Go over the entries and report the lines where the word "that" occurs.

──────── Data for review

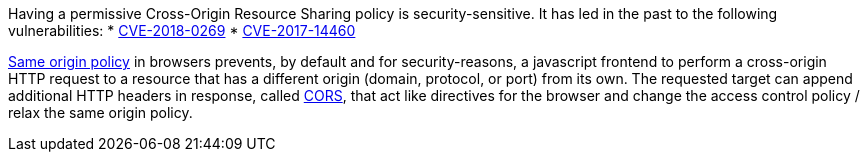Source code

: Having a permissive Cross-Origin Resource Sharing policy is security-sensitive. It has led in the past to the following vulnerabilities:
* http://cve.mitre.org/cgi-bin/cvename.cgi?name=CVE-2018-0269[CVE-2018-0269]
* http://cve.mitre.org/cgi-bin/cvename.cgi?name=CVE-2017-14460[CVE-2017-14460]

https://developer.mozilla.org/en-US/docs/Web/Security/Same-origin_policy[Same origin policy] in browsers prevents, by default and for security-reasons, a javascript frontend to perform a cross-origin HTTP request to a resource that has a different origin (domain, protocol, or port) from its own. The requested target can append additional HTTP headers in response, called https://developer.mozilla.org/en-US/docs/Web/HTTP/CORS[CORS], that act like directives for the browser and change the access control policy / relax the same origin policy.
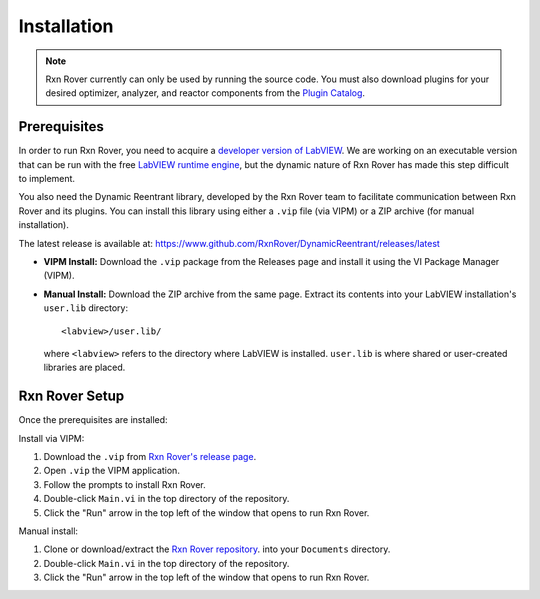 .. _installation:

Installation
============

.. note::
   Rxn Rover currently can only be used by running the source code. You must 
   also download plugins for your desired optimizer, analyzer, and reactor 
   components from the `Plugin Catalog <https://rxnrover.github.io/
   PluginCatalog>`__.

Prerequisites
-------------

.. In order to run Rxn Rover, you need the free LabVIEW runtime engine,
.. acquired from the `LabVIEW website 
.. <https://www.ni.com/en-us/support/downloads/software-products/download.labview-runtime.html#369481>`__ 
.. or a developer version of LabVIEW.

In order to run Rxn Rover, you need to acquire a `developer version of LabVIEW
<https://www.ni.com/en-us/shop/product/labview.html>`__. We are working on an
executable version that can be run with the free `LabVIEW runtime engine
<https://www.ni.com/en-us/support/downloads/software-products/download.labview-runtime.html#369481>`__,
but the dynamic nature of Rxn Rover has made this step difficult to implement.

You also need the Dynamic Reentrant library, developed by the Rxn Rover team
to facilitate communication between Rxn Rover and its plugins. You can install
this library using either a ``.vip`` file (via VIPM) or a ZIP archive (for manual installation).

The latest release is available at:
`https://www.github.com/RxnRover/DynamicReentrant/releases/latest <https://www.github.com/RxnRover/DynamicReentrant/releases/latest>`_

- **VIPM Install:** Download the ``.vip`` package from the Releases page and install it using the VI Package Manager (VIPM).
- **Manual Install:** Download the ZIP archive from the same page. Extract its contents into your LabVIEW installation's ``user.lib`` directory:

  ::

     <labview>/user.lib/

  where ``<labview>`` refers to the directory where LabVIEW is installed. ``user.lib`` is where shared or user-created libraries are placed.


Rxn Rover Setup
---------------

Once the prerequisites are installed:

Install via VIPM:

#. Download the ``.vip`` from `Rxn Rover's release page <https://github.com/RxnRover/RxnRover/releases/latest>`__.
#. Open ``.vip`` the VIPM application.
#. Follow the prompts to install Rxn Rover. 
#. Double-click ``Main.vi`` in the top directory of the repository.
#. Click the "Run" arrow in the top left of the window that opens to run
   Rxn Rover.

Manual install:

#. Clone or download/extract the `Rxn Rover repository <https://github.com/RxnRover/RxnRover>`__. into your ``Documents`` directory.

#. Double-click ``Main.vi`` in the top directory of the repository.

#. Click the "Run" arrow in the top left of the window that opens to run
   Rxn Rover.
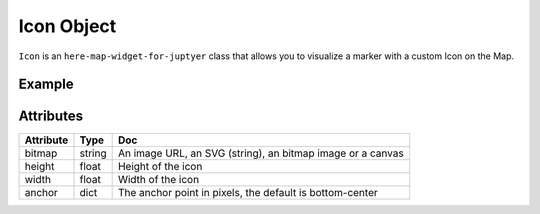 Icon Object
===========

``Icon`` is an ``here-map-widget-for-juptyer`` class that allows you to visualize a marker with a custom Icon on the Map.

Example
-------

.. jupyter-execute::

    from here_map_widget import Map, Marker, WKT, Icon
    import os

    m = Map(api_key=os.environ["LS_API_KEY"], zoom=12)
    m.center = [19.1663, 72.8526]
    svg_markup = (
        '<svg width="24" height="24" '
        + 'xmlns="http://www.w3.org/2000/svg">'
        + '<rect stroke="white" fill="#1b468d" x="1" y="1" width="22" '
        + 'height="22" /><text x="12" y="18" font-size="15pt" '
        + 'font-family="Arial" font-weight="bold" text-anchor="middle" '
        + 'fill="white">M</text></svg>'
    )

    svg_icon = Icon(bitmap=svg_markup, height=30, width=30)

    mumbai_marker = Marker(lat=19.1663, lng=72.8526, icon=svg_icon)
    m.add_object(mumbai_marker)
    m


Attributes
----------

===================    =================  ===
Attribute              Type               Doc
===================    =================  ===
bitmap                 string             An image URL, an SVG (string), an bitmap image or a canvas
height                 float              Height of the icon
width                  float              Width of the icon
anchor                 dict               The anchor point in pixels, the default is bottom-center
===================    =================  ===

────────────────

Final answer:
https://developer.mozilla.org/en-US/docs/Web/Security/Same-origin_policy[Same origin policy] in browsers prevents, by default and for security-reasons, a javascript frontend to perform a cross-origin HTTP request to a resource that has a different origin (domain, protocol, or port) from its own. The requested target can append additional HTTP headers in response, called https://developer.mozilla.org/en-US/docs/Web/HTTP/CORS[CORS], that act like directives for the browser and change the access control policy / relax the same origin policy.
executable version that can be run with the free `LabVIEW runtime engine
#. Click the "Run" arrow in the top left of the window that opens to run
#. Click the "Run" arrow in the top left of the window that opens to run
``Icon`` is an ``here-map-widget-for-juptyer`` class that allows you to visualize a marker with a custom Icon on the Map.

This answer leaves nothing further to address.